Once a diagnosis of WD is established, treatment must be initiated. D-penicillamine and zinc salts are still standard first-line treatment. After treatment, symptoms of the patient are relieved. In recent years, efforts have been made to find new drugs to treat WD, including oral medicines (such as trientine) that increase life-long adherence [13], and methanobactins, a new drug that promotes copper excretion[14]. New therapeutic strategies are still in need [15, 16].
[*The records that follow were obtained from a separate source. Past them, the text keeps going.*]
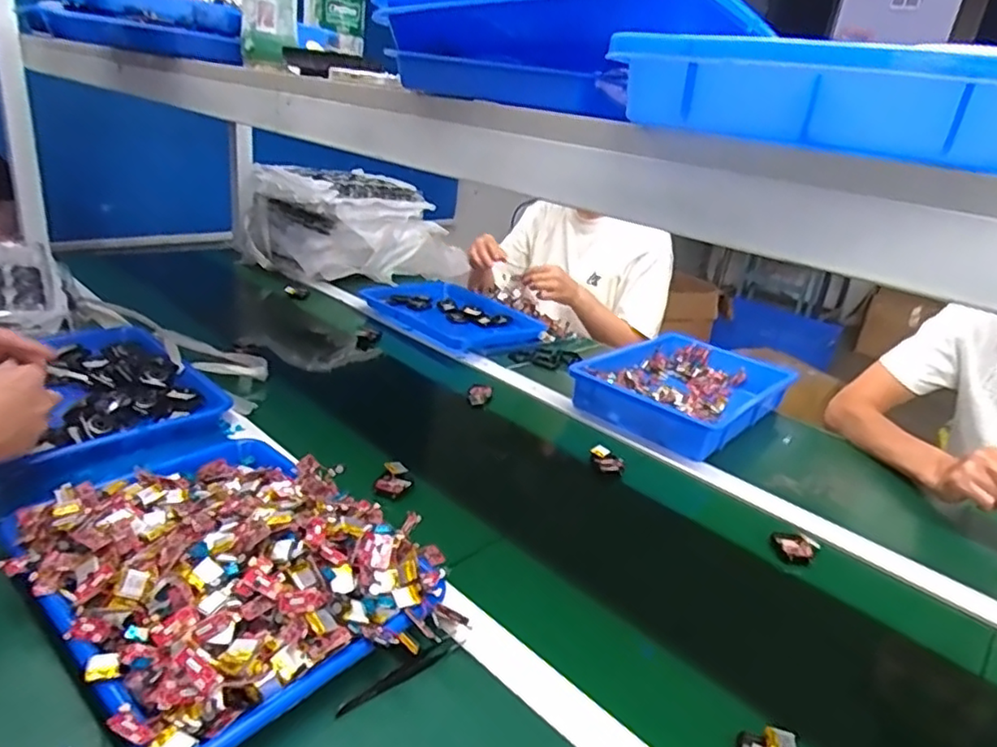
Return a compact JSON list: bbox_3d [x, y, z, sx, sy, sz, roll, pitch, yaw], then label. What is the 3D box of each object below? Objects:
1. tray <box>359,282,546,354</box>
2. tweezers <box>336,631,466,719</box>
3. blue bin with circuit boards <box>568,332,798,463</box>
[{"bbox_3d":[-0.098,-0.118,1.302,0.353,0.043,0.222,26,29,38],"label":"tray"},{"bbox_3d":[-0.074,0.234,0.501,0.116,0.013,0.013,-14,31,-42],"label":"tweezers"},{"bbox_3d":[0.311,0.021,1.063,0.251,0.062,0.356,24,28,34],"label":"blue bin with circuit boards"}]

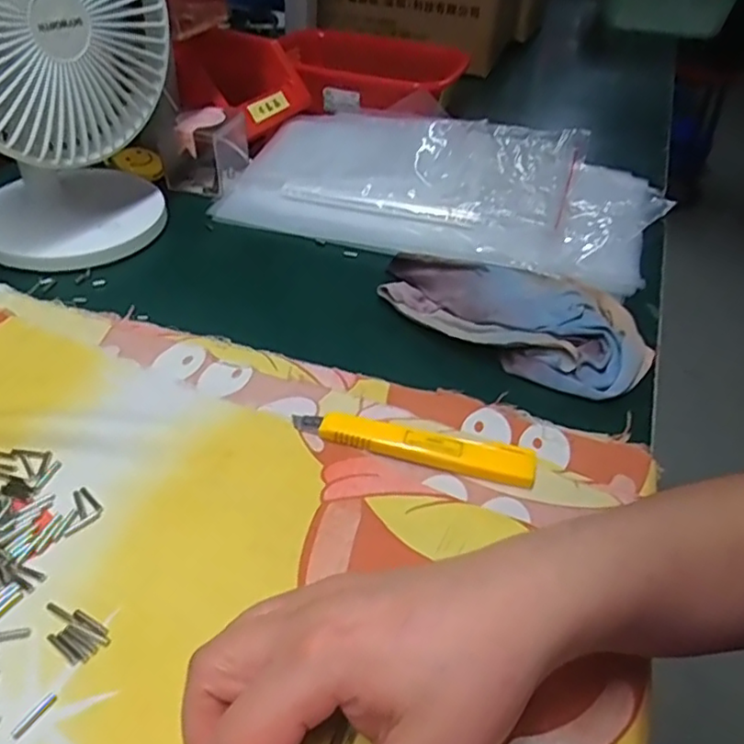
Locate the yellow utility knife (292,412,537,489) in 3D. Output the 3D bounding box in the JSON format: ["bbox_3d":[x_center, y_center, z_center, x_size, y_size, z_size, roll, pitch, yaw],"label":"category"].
[{"bbox_3d":[0.022,0.037,0.333,0.127,0.012,0.020,13,43,9],"label":"yellow utility knife"}]

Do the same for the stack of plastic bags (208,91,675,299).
[{"bbox_3d":[0.065,-0.165,0.545,0.346,0.042,0.226,19,44,15],"label":"stack of plastic bags"}]

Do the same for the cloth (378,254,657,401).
[{"bbox_3d":[0.091,-0.040,0.421,0.178,0.023,0.093,25,46,20],"label":"cloth"}]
In conclusion, our case is a rare case of WD with kidney disease as the first symptom.We reported the first case that IgA nephropathy and renal tubular injury caused by copper deposition coexist in WD patients, which is also a very important clue for us to analyze the condition and ultimately diagnose WD. From the case, we should know the possibility of WD in patients of renal disease, especially with suspicious neurological or hepatic abnormalities. Although with the improvement of copper metabolism monitoring methods and the popularization of gene monitoring, the diagnosis of WD has become more and more convenient and accurate, the disease is still an easily missed and misdiagnosed disease, so case report is helpful for clinicians to know more about special WD disease and improve the diagnostic rate.